The Guinness Book of Records people awarded him a brass plaque in recognition of his remarkable digestive achievements, and he ate that, too.
But I was thinking about him today because of mushrooms.
Opinion on eating mushrooms is divided. Apparently, people who inform us about how to survive an apocalypse say there is no point eating mushrooms because you don't get much calorific value from them but they might kill you. They either are or aren't safe, but are never very nutritious. So it is said, and yet some varieties of mushroom (Lions Mane, Turkeytail etc) reputedly have marvellous healing benefits. They are in the fruit and veg section of the supermarket, but they aren't vegetables — they aren't animals either, but they're said to be more like animals than plants.
But why eating aeroplanes reminded me of eating mushrooms is because (are you the same?) when I eat mushrooms they pass through intact. I probably don't chew my food as assiduously as I should.
There's a very interesting man on YouTube called Lee Copus — his channel is called Kent Carnivore. Lee had ulcerative colitis, followed all the medical dietary advice for managing it, and ended up losing his colon altogether.

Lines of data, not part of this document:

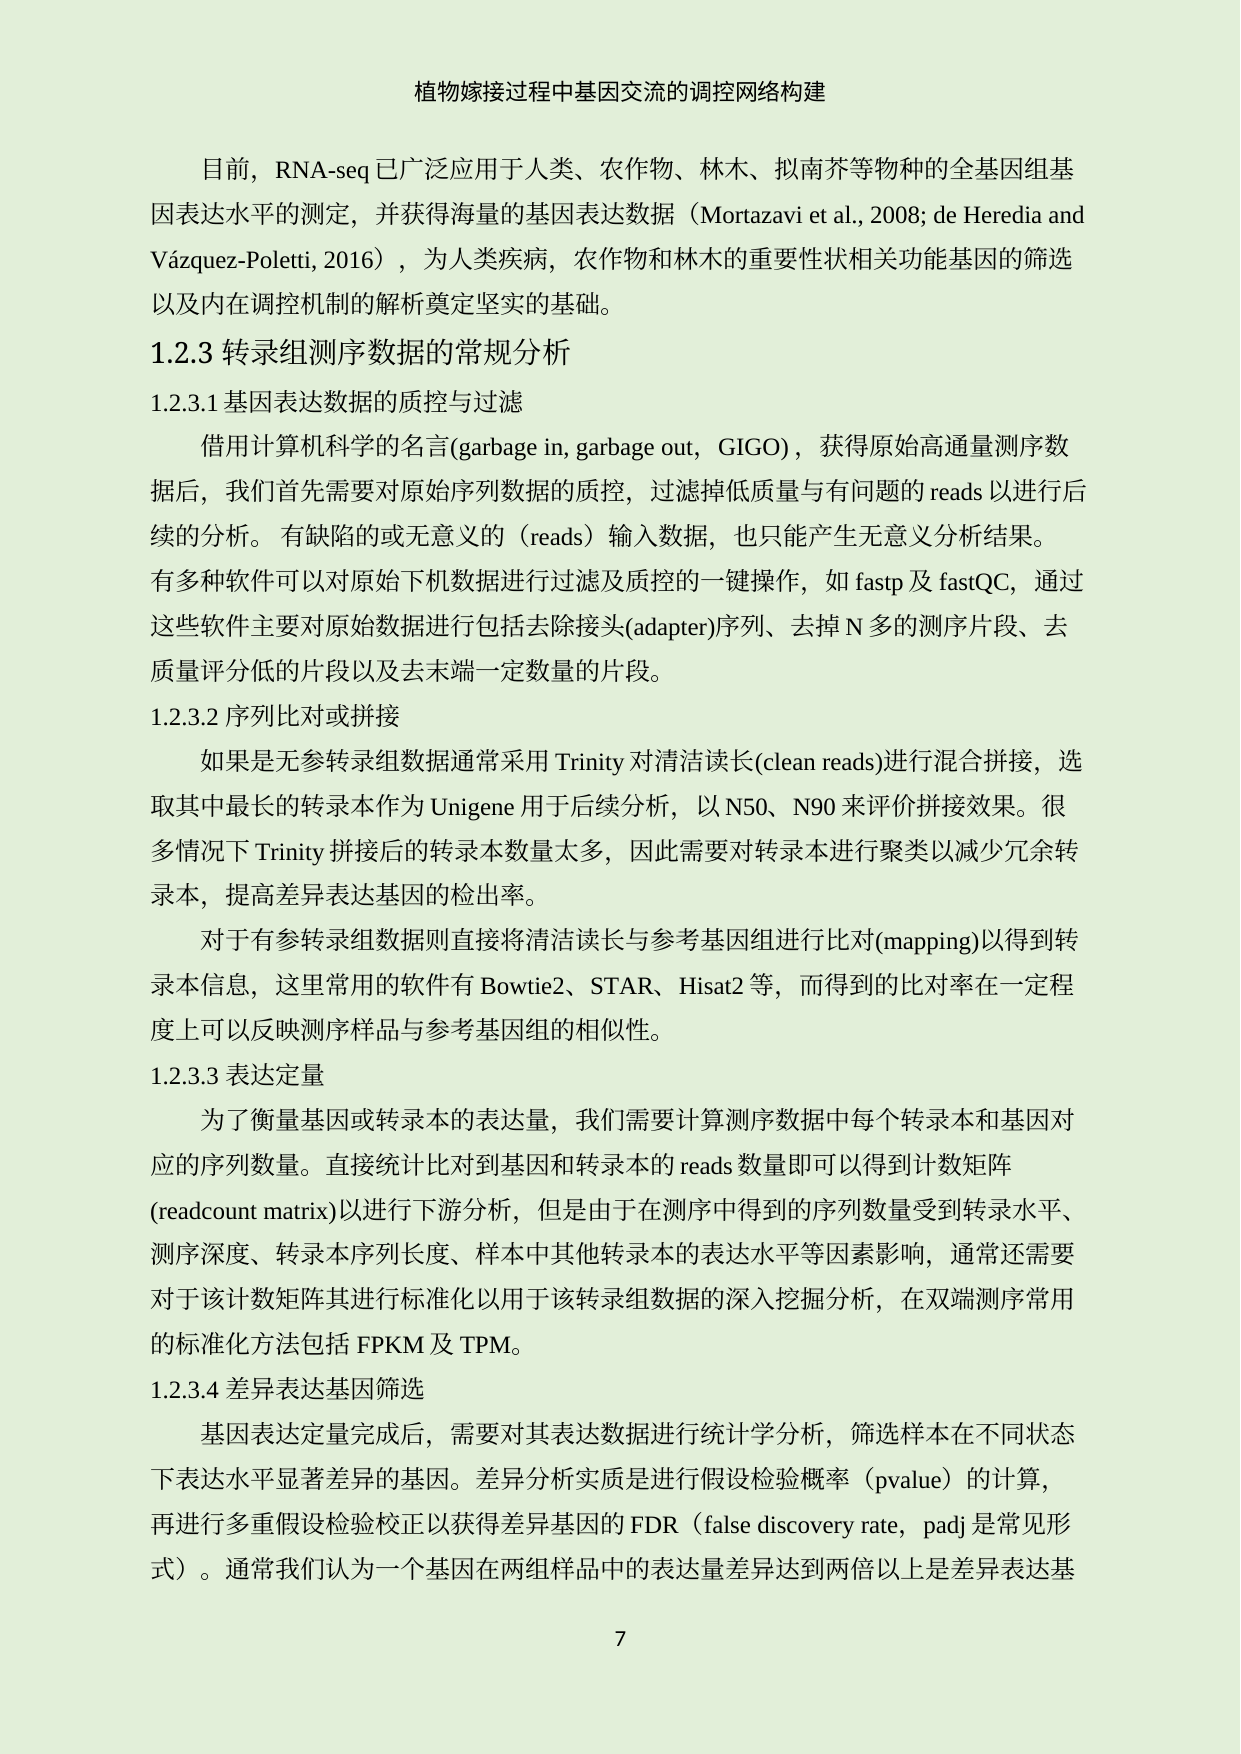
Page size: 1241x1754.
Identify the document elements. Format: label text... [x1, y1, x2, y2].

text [150, 1415, 1090, 1585]
text 为了衡量基因或转录本的表达量，我们需要计算测序数据中每个转录本和基因对应的序列数量。直接统计比对到基因和转录本的reads数量即可以得到计数矩阵(readcount matrix)以进行下游分析，但是由于在测序中得到的序列数量受到转录水平、测序深度、转录本序列长度、样本中其他转录本的表达水平等因素影响，通常还需要对于该计数矩阵其进行标准化以用于该转录组数据的深入挖掘分析，在双端测序常用的标准化方法包括 FPKM及TPM。 [150, 1101, 1090, 1361]
text 1.2.3.1基因表达数据的质控与过滤 [150, 382, 1090, 418]
text 借用计算机科学的名言(garbage in, garbage out，GIGO) ，获得原始高通量测序数据后，我们首先需要对原始序列数据的质控，过滤掉低质量与有问题的reads以进行后续的分析。 有缺陷的或无意义的（reads）输入数据，也只能产生无意义分析结果。 [150, 427, 1090, 553]
text 1.2.3.3 表达定量 [150, 1056, 1090, 1092]
text 1.2.3 转录组测序数据的常规分析 [150, 329, 1090, 372]
text 1.2.3.4 差异表达基因筛选 [150, 1370, 1090, 1406]
text 有多种软件可以对原始下机数据进行过滤及质控的一键操作，如fastp及fastQC，通过这些软件主要对原始数据进行包括去除接头(adapter)序列、去掉N多的测序片段、去质量评分低的片段以及去末端一定数量的片段。 [150, 562, 1090, 687]
text 1.2.3.2 序列比对或拼接 [150, 696, 1090, 732]
text 如果是无参转录组数据通常采用Trinity对清洁读长(clean reads)进行混合拼接，选取其中最长的转录本作为Unigene用于后续分析，以N50、N90来评价拼接效果。很多情况下Trinity拼接后的转录本数量太多，因此需要对转录本进行聚类以减少冗余转录本，提高差异表达基因的检出率。 [150, 741, 1090, 912]
text 对于有参转录组数据则直接将清洁读长与参考基因组进行比对(mapping)以得到转录本信息，这里常用的软件有Bowtie2、STAR、Hisat2等，而得到的比对率在一定程度上可以反映测序样品与参考基因组的相似性。 [150, 921, 1090, 1047]
text 目前，RNA-seq已广泛应用于人类、农作物、林木、拟南芥等物种的全基因组基因表达水平的测定，并获得海量的基因表达数据（Mortazavi et al., 2008; de Heredia and Vázquez-Poletti, 2016），为人类疾病，农作物和林木的重要性状相关功能基因的筛选以及内在调控机制的解析奠定坚实的基础。 [150, 150, 1090, 321]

He had been advised to eat lots of fibre and fruit and vegetables, but the anti-nutrients and plant toxins won the day, and Lee had to have a colectomy. As a result he has a bag attached to the stoma created on his abdomen to collect the digestive material that would normally pass on and out through the colon.

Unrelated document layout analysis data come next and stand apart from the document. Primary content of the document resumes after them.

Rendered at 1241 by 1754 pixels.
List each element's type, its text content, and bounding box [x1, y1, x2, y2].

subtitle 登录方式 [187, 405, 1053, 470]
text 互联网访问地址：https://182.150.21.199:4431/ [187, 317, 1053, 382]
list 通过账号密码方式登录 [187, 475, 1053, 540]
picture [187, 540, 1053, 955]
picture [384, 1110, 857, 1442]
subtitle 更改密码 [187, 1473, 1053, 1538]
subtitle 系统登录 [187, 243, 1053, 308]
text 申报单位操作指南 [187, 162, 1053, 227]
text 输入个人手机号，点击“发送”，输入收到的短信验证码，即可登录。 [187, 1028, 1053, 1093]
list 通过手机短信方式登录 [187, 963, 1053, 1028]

This means that Lee has an unusual opportunity to assess the extent to which food is digested and processed in the upper gut.
If he eats any fruit or vegetables, they pass out into the bag exactly as they went into his mouth — a bit chewed up of course, but clearly recognisable. But he found that all animal products he ate (meat, cheese, fish, eggs) never passed through as discrete objects; they were always digested and just came through as chyme. No lumps of meat or flakes of fish or pieces of egg, ever.
This is what put Lee on to first realising that fruit and vegetables were pretty much going through him like Michel Molito's aeroplane parts; he ate them, yes, and they went through him, but they came out as they went in, they were not in any real sense part of his food.
This is how I am with mushrooms. They are one of the things on the short but enjoyable list of food I can eat, so I have re-integrated them into what I have because I like the taste of them and they create variety; but they may well be entirely pointless beyond those motivating factors. Like eating aeroplanes.
Now, Lee believes he would still have his colon if he had latched on to this earlier and taken plants off the menu before he needed surgery. And surely most of us who attempted to eat a bicycle or a television would end up in the emergency room.
So I'm not sure now to what extent it's a spectrum — ranging from people who can only manage animal products, through those who can manage a few fruits and veg but not mushrooms, to those who can even eat the supermarket trolley itself — or if it's more that we should all really only eat animal products (what Dr Ken Berry describes as the proper human diet), just adding in broccoli and shiitake and chandeliers as an idiosyncratic quirk to satisfy a longing for variety.